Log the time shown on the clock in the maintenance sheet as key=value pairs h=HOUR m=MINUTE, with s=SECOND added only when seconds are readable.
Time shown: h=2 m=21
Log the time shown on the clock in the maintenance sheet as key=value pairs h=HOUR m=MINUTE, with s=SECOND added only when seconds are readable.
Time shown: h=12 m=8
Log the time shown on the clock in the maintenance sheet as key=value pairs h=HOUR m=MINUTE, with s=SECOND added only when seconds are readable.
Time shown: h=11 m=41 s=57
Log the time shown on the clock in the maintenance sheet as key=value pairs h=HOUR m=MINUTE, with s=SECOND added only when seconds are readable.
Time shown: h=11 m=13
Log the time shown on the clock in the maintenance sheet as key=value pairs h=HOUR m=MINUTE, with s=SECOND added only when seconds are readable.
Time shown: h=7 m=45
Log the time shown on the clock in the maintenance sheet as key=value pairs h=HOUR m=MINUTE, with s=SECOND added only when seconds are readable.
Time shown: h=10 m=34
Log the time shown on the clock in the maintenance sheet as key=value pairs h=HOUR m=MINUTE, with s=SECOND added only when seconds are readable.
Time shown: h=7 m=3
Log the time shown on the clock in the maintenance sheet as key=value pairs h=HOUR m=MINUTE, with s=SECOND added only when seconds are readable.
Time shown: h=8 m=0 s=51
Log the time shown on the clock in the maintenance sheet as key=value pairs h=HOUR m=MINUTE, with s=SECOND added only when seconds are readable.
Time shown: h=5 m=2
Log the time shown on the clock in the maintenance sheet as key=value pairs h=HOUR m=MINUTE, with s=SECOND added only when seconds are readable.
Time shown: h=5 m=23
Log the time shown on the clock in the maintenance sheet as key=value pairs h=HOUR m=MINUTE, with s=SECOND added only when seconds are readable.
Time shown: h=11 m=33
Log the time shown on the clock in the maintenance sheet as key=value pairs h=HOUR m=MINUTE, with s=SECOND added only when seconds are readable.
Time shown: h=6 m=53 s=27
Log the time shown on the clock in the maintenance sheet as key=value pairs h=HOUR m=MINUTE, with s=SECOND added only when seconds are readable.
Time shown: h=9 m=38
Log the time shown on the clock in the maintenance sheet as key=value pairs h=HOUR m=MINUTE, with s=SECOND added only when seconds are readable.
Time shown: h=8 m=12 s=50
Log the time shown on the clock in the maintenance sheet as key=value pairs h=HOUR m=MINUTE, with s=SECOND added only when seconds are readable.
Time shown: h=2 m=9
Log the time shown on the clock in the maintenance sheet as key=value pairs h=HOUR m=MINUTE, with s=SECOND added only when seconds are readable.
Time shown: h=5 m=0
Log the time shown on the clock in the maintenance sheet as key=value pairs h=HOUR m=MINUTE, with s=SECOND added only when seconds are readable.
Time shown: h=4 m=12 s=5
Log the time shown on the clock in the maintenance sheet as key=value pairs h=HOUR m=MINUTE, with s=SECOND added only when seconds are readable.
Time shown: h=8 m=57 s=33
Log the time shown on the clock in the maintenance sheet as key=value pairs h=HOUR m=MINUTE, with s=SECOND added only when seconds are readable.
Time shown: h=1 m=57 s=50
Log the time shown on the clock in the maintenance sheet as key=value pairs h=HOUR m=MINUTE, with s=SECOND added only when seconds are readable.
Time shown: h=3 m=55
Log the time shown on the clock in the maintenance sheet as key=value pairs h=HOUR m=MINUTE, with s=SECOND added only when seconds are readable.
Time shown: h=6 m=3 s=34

**Given task:**
Reproduce the material word for word from its first line through the line containing "Time shown: h=11 m=41 s=57", including both of those lines.

**Exercise answer:**
Log the time shown on the clock in the maintenance sheet as key=value pairs h=HOUR m=MINUTE, with s=SECOND added only when seconds are readable.
Time shown: h=2 m=21
Log the time shown on the clock in the maintenance sheet as key=value pairs h=HOUR m=MINUTE, with s=SECOND added only when seconds are readable.
Time shown: h=12 m=8
Log the time shown on the clock in the maintenance sheet as key=value pairs h=HOUR m=MINUTE, with s=SECOND added only when seconds are readable.
Time shown: h=11 m=41 s=57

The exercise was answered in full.